I did what I could but eventually dried them and returned them to their nest, warming in front of the fire. But I knew I’d lost another litter.  And I grieved it.

And I hated grieving it, because it wasn’t necessary.  There were other things I’d expected to get done today.  I also wanted to not-care because if it can happen now after what I’ve learned, it can happen again any time.  And if it can happen any time, I am continually vulnerable.

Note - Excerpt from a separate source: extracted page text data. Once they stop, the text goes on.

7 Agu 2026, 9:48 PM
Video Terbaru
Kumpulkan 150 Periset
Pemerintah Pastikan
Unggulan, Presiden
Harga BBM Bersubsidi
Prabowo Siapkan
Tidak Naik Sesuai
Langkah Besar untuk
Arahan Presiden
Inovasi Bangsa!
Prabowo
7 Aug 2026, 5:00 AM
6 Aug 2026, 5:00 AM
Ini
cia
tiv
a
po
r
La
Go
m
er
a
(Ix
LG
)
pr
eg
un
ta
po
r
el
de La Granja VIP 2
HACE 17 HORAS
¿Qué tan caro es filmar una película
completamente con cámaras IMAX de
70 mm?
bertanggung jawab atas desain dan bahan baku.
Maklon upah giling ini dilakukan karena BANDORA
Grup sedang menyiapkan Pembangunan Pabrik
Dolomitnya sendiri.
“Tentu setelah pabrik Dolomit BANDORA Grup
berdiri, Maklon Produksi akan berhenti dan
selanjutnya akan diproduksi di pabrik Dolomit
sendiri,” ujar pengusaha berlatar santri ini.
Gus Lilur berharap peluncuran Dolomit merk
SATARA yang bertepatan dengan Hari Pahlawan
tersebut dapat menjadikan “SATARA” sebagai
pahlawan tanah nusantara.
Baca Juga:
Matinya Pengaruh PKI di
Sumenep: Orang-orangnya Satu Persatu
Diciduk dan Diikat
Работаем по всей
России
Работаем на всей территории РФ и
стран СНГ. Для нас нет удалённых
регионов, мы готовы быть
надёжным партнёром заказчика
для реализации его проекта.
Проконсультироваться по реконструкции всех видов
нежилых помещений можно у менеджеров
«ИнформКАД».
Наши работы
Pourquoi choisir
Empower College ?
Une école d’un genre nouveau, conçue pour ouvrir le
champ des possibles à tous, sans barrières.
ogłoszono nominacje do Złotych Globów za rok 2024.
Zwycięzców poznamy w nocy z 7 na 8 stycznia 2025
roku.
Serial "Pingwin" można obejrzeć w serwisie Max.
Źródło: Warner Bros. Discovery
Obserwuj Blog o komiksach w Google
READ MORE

And since I had just let two new babies into my heart, I did not want to be reminded of my vulnerability.  I didn’t want to think of all the ways I could lose these delicate little lives.

~ ~ ~

But what reading Chesterton tonight reminded me of, was that I am exchanging– surrendering– deep delight for the cheap payment of neutrality.  That is, in exchange for connection, and awe, and wordless wonder, I can now anticipate the worst and practice being numb both before and whether or not it happens.

I don’t limit my pain to events that are actually painful.

But the other cost of the delight– of indulging it– is being willing to look (or at least feel) like a fool.

To be surprised, burnt or wounded by something any pessimist or “realist” could have told me would happen.

I want the delight.  But I’ve forgotten the road. And I still care too much what others think.

But  am praying about what to do about that.  And what not to do.